Vorn eine Theaterkritik aus dem Jahr 1919, am Ende ein im Mai 1957 verfasster Brief an Heinrich von Brentano, den damaligen Außenminister der Bundesrepublik, der Brechts späte Gedichte mit der Lyrik des NS-Heiligen Horst Wessel verglichen hatte. Dazwischen Buchempfehlungen, Betrachtungen, ein Rückblick auf die Bücherverbrennung von 1933, ein leidenschaftliches Plädoyer für Proust, Aufsätze über das Lesen und den Nutzen einer Bibliothek, ein Gruß zum 70. Geburtstag Hermann Hesses, der fünf Jahre später, 1952, seinem Freund Suhrkamp einen jungen Mann empfahl, der dann die rechte Hand des Chefs wurde und nach dessen Tod 1959 auch seinen Platz einnahm: Siegfried Unseld.
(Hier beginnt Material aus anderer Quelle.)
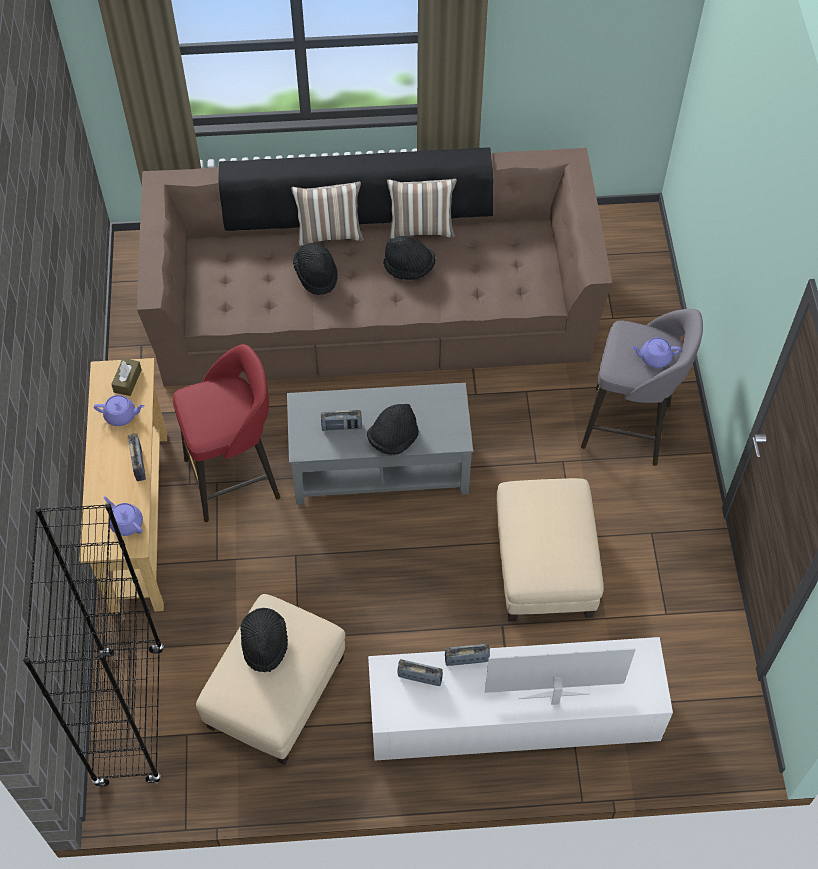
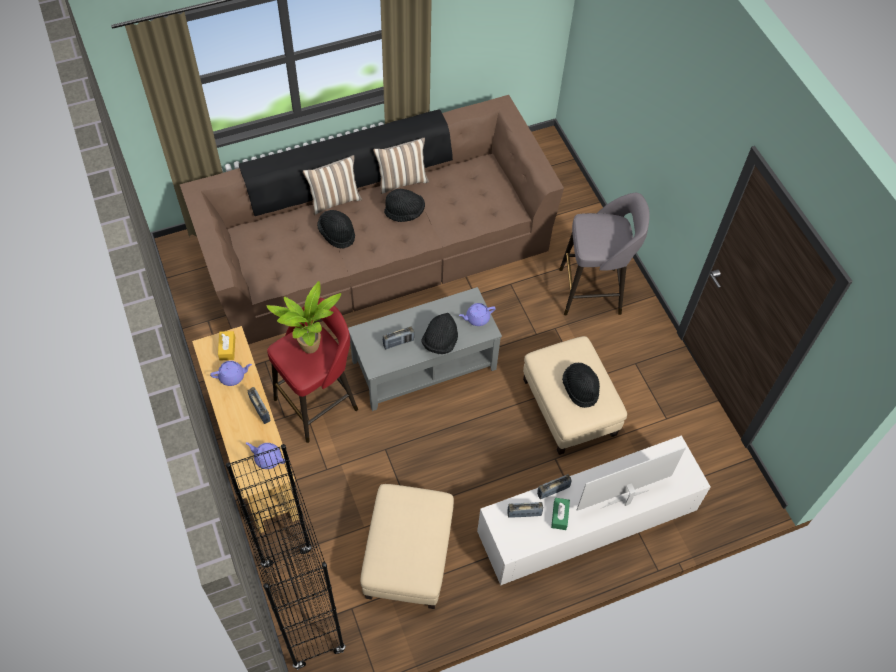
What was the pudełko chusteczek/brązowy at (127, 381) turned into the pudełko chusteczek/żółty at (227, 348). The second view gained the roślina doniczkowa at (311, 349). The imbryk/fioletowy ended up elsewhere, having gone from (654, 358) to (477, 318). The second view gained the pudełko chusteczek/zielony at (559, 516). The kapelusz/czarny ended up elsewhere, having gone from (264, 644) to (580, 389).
Der, wie geboren für seine Aufgabe, ist rasch die prägende Verlegerpersönlichkeit geworden. Er brachte alles mit, was einer braucht, um mit hochempfindlichen, manchmal größenwahnsinnigen Autoren, die meist nur das Eigene im Blick haben, umgehen zu können, sie auszuhalten, zu besänftigen, zu ermuntern, anzuspornen.

Wieviel Einfühlungsvermögen, Fingerspitzengefühl, Geduld, Geschick, Entschiedenheit da im Spiel war, illustriert jetzt die Bibliothek Suhrkamp mit einem Band, der Unselds Erfahrungen aus sechzig Jahren Verlegerdasein bündelt. Er war erst zehn Tage im Amt, als er nach Berlin fuhr, um mit Brechts Witwe Helene Weigel zu verhandeln. Das Ergebnis des Gesprächs hielt er im ausführlichen Bericht fest und machte dann diese Praxis zur Gewohnheit.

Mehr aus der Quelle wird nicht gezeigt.